### What is needed
Filter the lines below, copying only those with the string "nose".

### Data for processing
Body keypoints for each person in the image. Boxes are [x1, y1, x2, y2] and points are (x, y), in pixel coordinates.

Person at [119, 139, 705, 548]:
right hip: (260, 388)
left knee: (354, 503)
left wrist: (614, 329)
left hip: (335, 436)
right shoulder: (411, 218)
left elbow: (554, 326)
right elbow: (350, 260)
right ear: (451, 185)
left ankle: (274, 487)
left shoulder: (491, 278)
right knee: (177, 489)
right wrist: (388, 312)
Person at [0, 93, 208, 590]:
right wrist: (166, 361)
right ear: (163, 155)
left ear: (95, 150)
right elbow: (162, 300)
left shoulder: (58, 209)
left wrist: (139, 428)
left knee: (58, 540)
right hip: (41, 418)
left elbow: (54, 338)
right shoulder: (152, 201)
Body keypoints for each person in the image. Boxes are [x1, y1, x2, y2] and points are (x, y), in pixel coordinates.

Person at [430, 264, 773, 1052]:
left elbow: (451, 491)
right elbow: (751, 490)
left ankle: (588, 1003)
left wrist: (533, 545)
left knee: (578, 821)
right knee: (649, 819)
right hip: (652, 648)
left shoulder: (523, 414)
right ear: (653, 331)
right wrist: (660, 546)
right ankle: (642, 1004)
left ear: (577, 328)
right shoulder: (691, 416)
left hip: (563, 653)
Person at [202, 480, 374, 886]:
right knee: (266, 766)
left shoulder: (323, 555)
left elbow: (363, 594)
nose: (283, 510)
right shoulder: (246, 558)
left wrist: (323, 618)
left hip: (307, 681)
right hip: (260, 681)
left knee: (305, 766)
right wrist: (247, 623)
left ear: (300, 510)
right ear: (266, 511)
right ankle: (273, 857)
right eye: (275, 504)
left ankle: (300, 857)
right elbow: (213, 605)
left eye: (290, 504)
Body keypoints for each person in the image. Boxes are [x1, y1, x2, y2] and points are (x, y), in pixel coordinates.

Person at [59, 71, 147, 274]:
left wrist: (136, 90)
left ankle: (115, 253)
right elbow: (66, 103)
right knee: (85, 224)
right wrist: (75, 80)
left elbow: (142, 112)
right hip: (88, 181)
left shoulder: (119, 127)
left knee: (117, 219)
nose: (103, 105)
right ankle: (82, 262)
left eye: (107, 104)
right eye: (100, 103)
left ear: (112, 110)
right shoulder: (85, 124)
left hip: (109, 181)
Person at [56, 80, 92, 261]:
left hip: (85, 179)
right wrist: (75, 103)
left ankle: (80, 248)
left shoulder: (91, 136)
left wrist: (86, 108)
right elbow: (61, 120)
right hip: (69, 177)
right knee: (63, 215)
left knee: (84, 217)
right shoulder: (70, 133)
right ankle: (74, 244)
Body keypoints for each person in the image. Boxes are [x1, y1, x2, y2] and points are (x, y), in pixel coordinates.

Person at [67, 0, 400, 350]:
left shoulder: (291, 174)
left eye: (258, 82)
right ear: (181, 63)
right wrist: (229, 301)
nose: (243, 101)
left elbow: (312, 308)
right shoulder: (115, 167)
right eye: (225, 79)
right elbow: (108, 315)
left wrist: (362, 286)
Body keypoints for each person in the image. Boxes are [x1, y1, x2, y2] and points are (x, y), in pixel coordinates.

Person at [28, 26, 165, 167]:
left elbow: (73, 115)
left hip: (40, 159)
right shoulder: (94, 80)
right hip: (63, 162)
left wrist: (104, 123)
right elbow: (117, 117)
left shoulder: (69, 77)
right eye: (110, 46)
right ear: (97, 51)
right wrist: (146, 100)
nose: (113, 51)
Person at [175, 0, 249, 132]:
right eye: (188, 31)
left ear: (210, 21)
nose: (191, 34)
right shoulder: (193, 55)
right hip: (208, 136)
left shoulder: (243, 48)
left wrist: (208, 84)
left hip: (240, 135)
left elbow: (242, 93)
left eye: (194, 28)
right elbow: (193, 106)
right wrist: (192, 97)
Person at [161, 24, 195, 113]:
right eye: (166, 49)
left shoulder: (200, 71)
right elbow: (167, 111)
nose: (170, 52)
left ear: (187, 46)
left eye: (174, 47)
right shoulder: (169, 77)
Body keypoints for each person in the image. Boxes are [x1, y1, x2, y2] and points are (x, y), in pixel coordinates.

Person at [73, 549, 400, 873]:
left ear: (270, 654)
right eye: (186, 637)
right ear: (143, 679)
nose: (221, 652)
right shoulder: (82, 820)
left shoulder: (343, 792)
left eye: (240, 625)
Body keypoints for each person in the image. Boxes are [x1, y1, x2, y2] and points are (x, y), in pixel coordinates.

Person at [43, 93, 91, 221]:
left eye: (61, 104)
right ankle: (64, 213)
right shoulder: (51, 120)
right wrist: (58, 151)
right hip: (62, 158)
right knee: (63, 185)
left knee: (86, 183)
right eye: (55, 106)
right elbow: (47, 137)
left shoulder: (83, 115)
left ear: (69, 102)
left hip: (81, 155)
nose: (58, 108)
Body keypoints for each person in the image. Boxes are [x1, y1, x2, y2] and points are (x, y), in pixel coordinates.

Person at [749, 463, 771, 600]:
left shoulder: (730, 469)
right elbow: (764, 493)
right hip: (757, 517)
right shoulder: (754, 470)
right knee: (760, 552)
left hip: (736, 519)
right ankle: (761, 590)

### Your response
nose: (283, 510)
nose: (103, 105)
nose: (243, 101)
nose: (113, 51)
nose: (191, 34)
nose: (170, 52)
nose: (221, 652)
nose: (58, 108)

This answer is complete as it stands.